===== Texto extraído =====

Em seu último encontro para tratar da pandemia, no fim de novembro, a então chanceler Angela Merkel disse que 27 milhões de doses de reforço seriam oferecidas para a população. Lauterbach tem reforçado que a terceira dose é a grande arma contra a variante ômicron, já presente na Alemanha. No momento, cerca de 24% da população já tomou a dose de reforço. Ao assumir, o ministro disse que as vacinas seriam dadas "nas farmácias e nos supermercados".
Nós, que moramos aqui, gostaríamos de acreditar nisso; mas a campanha de vacinação na Alemanha é problemática. Até o momento, 69,7% da população está com as duas doses da vacina. E parte da população recusa a vacinação.
Semana passada arranquei um cartaz antivacina colado em um poste perto da minha casa.
Em cidades como Dresden, na Saxônia, manifestações antivacina atraem fascistas de grupos como o Pegida e se tornam violentas. Mas, e quem, como a maioria da população, quer se vacinar? Você consegue, mas não é assim tão fácil.
No momento, o booster é oferecido para todo mundo a partir do quinto ou sexto mês após a segunda dose, dependendo do estado. Alguns médicos, como o virologista pop star Christian Drosten, acham que o prazo deveria ser menor. "Se você tiver oportunidade de tomar, tome logo!", ele disse.
No meu caso, passei a ficar desesperada pela terceira dose. Depois de perguntar no Twitter se alguém conhecia um médico que administrasse o reforço depois de quatro meses e meio da segunda dose, consegui, via uma designer brasileira que mora em Berlim, o endereço de um médico que vacinava a todos, independente do tempo. Consegui marcar um horário. E, em um sábado de novembro, aguardei minha dose de reforço do lado de fora do consultório em uma fila que parecia a entrada de um dos clubes badalados de Berlim.
Sem descanso
Alguns amigos não tiveram a mesma sorte. "Você não vai acreditar, fomos a dois centros de vacinação e negaram nos vacinar porque hoje é sexta e completamos cinco meses da segunda dose só na segunda-feira", me conta uma amiga, revoltada. A boa e velha burocracia alemã não descansa nem no meio de uma pandemia.

===== Dados de entrada =====

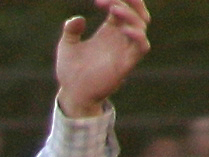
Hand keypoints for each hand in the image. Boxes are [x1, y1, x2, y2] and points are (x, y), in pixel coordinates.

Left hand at [55, 0, 149, 118]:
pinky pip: (141, 47)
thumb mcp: (67, 46)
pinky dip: (137, 36)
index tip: (97, 0)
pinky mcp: (127, 63)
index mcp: (109, 30)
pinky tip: (124, 29)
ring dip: (130, 14)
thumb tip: (78, 19)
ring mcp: (125, 49)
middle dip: (131, 1)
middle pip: (137, 12)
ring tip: (114, 8)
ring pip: (141, 25)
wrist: (72, 94)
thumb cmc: (70, 71)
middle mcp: (120, 37)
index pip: (120, 7)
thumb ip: (71, 30)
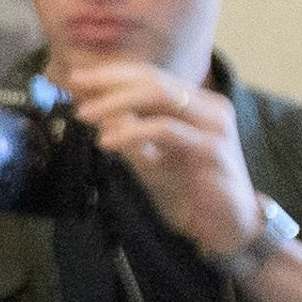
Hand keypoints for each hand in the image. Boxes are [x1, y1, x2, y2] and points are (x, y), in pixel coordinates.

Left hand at [64, 64, 260, 258]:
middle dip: (109, 81)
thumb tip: (93, 113)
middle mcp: (209, 107)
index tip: (75, 77)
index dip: (111, 74)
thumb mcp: (151, 159)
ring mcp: (214, 125)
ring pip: (160, 96)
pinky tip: (108, 142)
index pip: (150, 76)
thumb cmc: (190, 193)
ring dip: (116, 103)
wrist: (227, 228)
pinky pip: (166, 130)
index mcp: (196, 104)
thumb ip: (129, 134)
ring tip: (84, 115)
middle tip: (74, 88)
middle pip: (153, 79)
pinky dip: (132, 131)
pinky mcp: (212, 148)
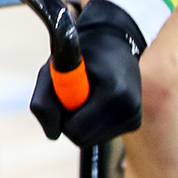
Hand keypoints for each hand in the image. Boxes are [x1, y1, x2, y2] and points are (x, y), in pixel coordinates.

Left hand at [30, 0, 144, 147]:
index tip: (62, 91)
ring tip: (87, 92)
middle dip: (69, 119)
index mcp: (115, 94)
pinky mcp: (134, 123)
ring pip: (90, 139)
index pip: (75, 131)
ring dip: (80, 120)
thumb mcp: (53, 68)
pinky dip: (91, 121)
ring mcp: (134, 119)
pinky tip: (97, 99)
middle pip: (82, 139)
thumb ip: (43, 102)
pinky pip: (100, 134)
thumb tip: (52, 135)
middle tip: (72, 91)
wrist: (113, 39)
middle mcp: (130, 110)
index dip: (60, 114)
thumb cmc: (81, 52)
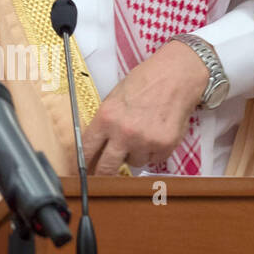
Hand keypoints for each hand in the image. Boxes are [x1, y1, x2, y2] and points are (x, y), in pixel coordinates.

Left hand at [81, 41, 210, 173]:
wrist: (174, 76)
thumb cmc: (143, 82)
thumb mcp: (113, 98)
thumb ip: (105, 122)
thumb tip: (97, 145)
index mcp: (105, 118)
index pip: (87, 149)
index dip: (82, 163)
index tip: (79, 171)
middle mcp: (123, 133)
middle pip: (106, 167)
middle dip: (103, 174)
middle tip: (101, 177)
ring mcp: (145, 141)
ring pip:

=====

O que fazer:
a: Transcreva do texto sobre a vacinação na Alemanha o trecho que começa com as palavras que contêm "Nós, que moramos" e termina em "recusa a vacinação.".
b: Resuma em duas frases o texto sobre a vacinação na Alemanha.
c: Segundo o texto sobre a vacinação na Alemanha, que percentual da população está com as duas doses da vacina?

Respostas do exercício:
a:
Nós, que moramos aqui, gostaríamos de acreditar nisso; mas a campanha de vacinação na Alemanha é problemática. Até o momento, 69,7% da população está com as duas doses da vacina. E parte da população recusa a vacinação.

b: A campanha de vacinação na Alemanha é descrita como problemática: 69,7% da população está com as duas doses, cerca de 24% já tomou o reforço e parte da população recusa a vacinação. Mesmo quem quer se vacinar enfrenta dificuldades, pois o reforço é oferecido a partir do quinto ou sexto mês após a segunda dose, e centros de vacinação chegam a negar a dose a quem ainda não completou esse prazo.

c: 69,7% da população.